The Salt Lake City Police officer who arrested and dragged a Utah nurse from the hospital for refusing to let him take a blood sample of an unconscious patient has lost his job as a paramedic.

Detective Jeff Payne, who handcuffed nurse Alex Wubbles in an incident captured on a body camera, was fired from Gold Cross Ambulance, KUTV reports. He worked there part time and the company said he was let go even though he was not on duty with the service during his arrest of Wubbles.

“We take his inappropriate remarks regarding patient transports seriously,” the company said in a statement. “We acknowledge those concerned individuals who have contacted us regarding this incident and affirm our commitment to serving all members of the community with kindness and respect. We will continue to maintain our values of outstanding patient focused care, safety and the complete trust of the communities we serve.”

The incident took place July 26 but body camera footage was just released last week, causing widespread outrage.
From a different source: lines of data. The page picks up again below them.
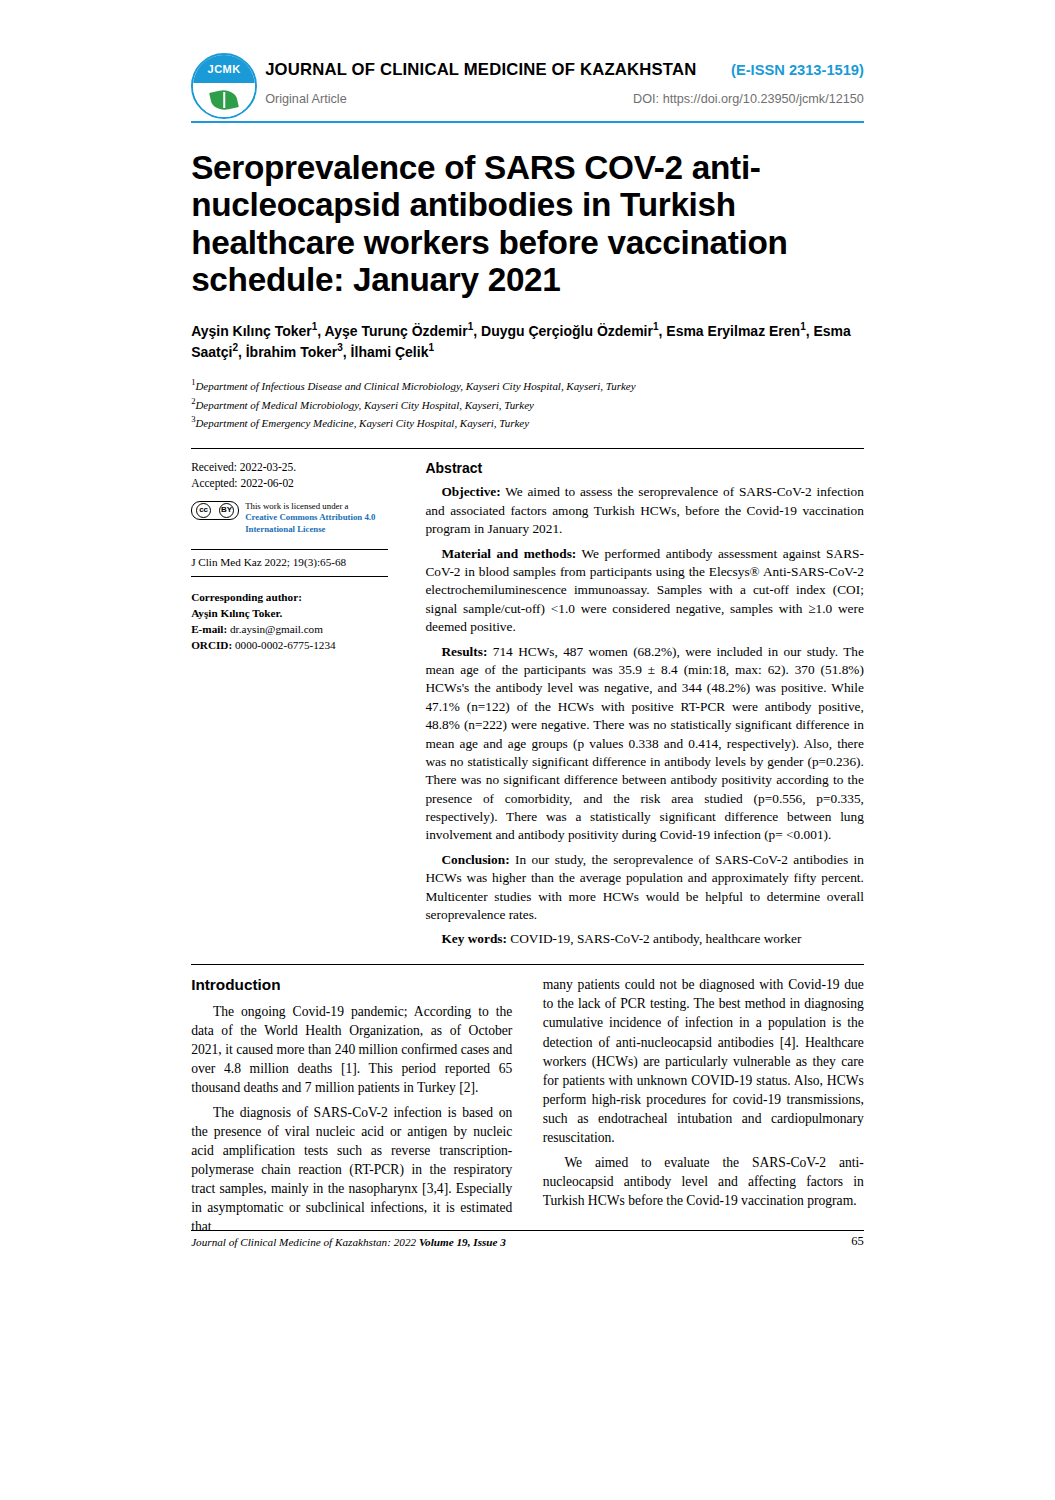JCMK
JOURNAL OF CLINICAL MEDICINE OF KAZAKHSTAN
(E-ISSN 2313-1519)
Original Article
DOI: https://doi.org/10.23950/jcmk/12150
Seroprevalence of SARS COV-2 anti-nucleocapsid antibodies in Turkish healthcare workers before vaccination schedule: January 2021
Ayşin Kılınç Toker1, Ayşe Turunç Özdemir1, Duygu Çerçioğlu Özdemir1, Esma Eryilmaz Eren1, Esma Saatçi2, İbrahim Toker3, İlhami Çelik1
1Department of Infectious Disease and Clinical Microbiology, Kayseri City Hospital, Kayseri, Turkey
2Department of Medical Microbiology, Kayseri City Hospital, Kayseri, Turkey
3Department of Emergency Medicine, Kayseri City Hospital, Kayseri, Turkey
Received: 2022-03-25.
Accepted: 2022-06-02
cc
BY
This work is licensed under a
Creative Commons Attribution 4.0
International License
J Clin Med Kaz 2022; 19(3):65-68
Corresponding author:
Ayşin Kılınç Toker.
E-mail: dr.aysin@gmail.com
ORCID: 0000-0002-6775-1234
Abstract
Objective: We aimed to assess the seroprevalence of SARS-CoV-2 infection and associated factors among Turkish HCWs, before the Covid-19 vaccination program in January 2021.
Material and methods: We performed antibody assessment against SARS-CoV-2 in blood samples from participants using the Elecsys® Anti-SARS-CoV-2 electrochemiluminescence immunoassay. Samples with a cut-off index (COI; signal sample/cut-off) <1.0 were considered negative, samples with ≥1.0 were deemed positive.
Results: 714 HCWs, 487 women (68.2%), were included in our study. The mean age of the participants was 35.9 ± 8.4 (min:18, max: 62). 370 (51.8%) HCWs's the antibody level was negative, and 344 (48.2%) was positive. While 47.1% (n=122) of the HCWs with positive RT-PCR were antibody positive, 48.8% (n=222) were negative. There was no statistically significant difference in mean age and age groups (p values 0.338 and 0.414, respectively). Also, there was no statistically significant difference in antibody levels by gender (p=0.236). There was no significant difference between antibody positivity according to the presence of comorbidity, and the risk area studied (p=0.556, p=0.335, respectively). There was a statistically significant difference between lung involvement and antibody positivity during Covid-19 infection (p= <0.001).
Conclusion: In our study, the seroprevalence of SARS-CoV-2 antibodies in HCWs was higher than the average population and approximately fifty percent. Multicenter studies with more HCWs would be helpful to determine overall seroprevalence rates.
Key words: COVID-19, SARS-CoV-2 antibody, healthcare worker
Introduction
The ongoing Covid-19 pandemic; According to the data of the World Health Organization, as of October 2021, it caused more than 240 million confirmed cases and over 4.8 million deaths [1]. This period reported 65 thousand deaths and 7 million patients in Turkey [2].
The diagnosis of SARS-CoV-2 infection is based on the presence of viral nucleic acid or antigen by nucleic acid amplification tests such as reverse transcription-polymerase chain reaction (RT-PCR) in the respiratory tract samples, mainly in the nasopharynx [3,4]. Especially in asymptomatic or subclinical infections, it is estimated that
many patients could not be diagnosed with Covid-19 due to the lack of PCR testing. The best method in diagnosing cumulative incidence of infection in a population is the detection of anti-nucleocapsid antibodies [4]. Healthcare workers (HCWs) are particularly vulnerable as they care for patients with unknown COVID-19 status. Also, HCWs perform high-risk procedures for covid-19 transmissions, such as endotracheal intubation and cardiopulmonary resuscitation.
We aimed to evaluate the SARS-CoV-2 anti-nucleocapsid antibody level and affecting factors in Turkish HCWs before the Covid-19 vaccination program.
Journal of Clinical Medicine of Kazakhstan: 2022 Volume 19, Issue 3
65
Payne was attempting to take a blood sample from the victim of a car crash when Wubbles stepped in to stop him because the patient was unconscious and could not consent. The police officers did not have a warrant to obtain the blood sample, according to Fox News.

Wubbles screamed “help me” and “you’re assaulting me, stop!” while other officers looked on as she was handcuffed. Payne, who initially remained on the job, was placed on administrative leave. A second police officer, who has not been identified, was also placed on leave.

According to Fox13, the incident spurred a new policy at the University of Utah that will prevent law enforcement from interacting directly with nurses, and will restrict where conversations with police will take place.

“We will never interact with the police department on patient care area,” Chief Nurse Margaret Pearce said. “This is never acceptable, and if there's a discussion or an issue, it needs to occur outside the patient care environment.”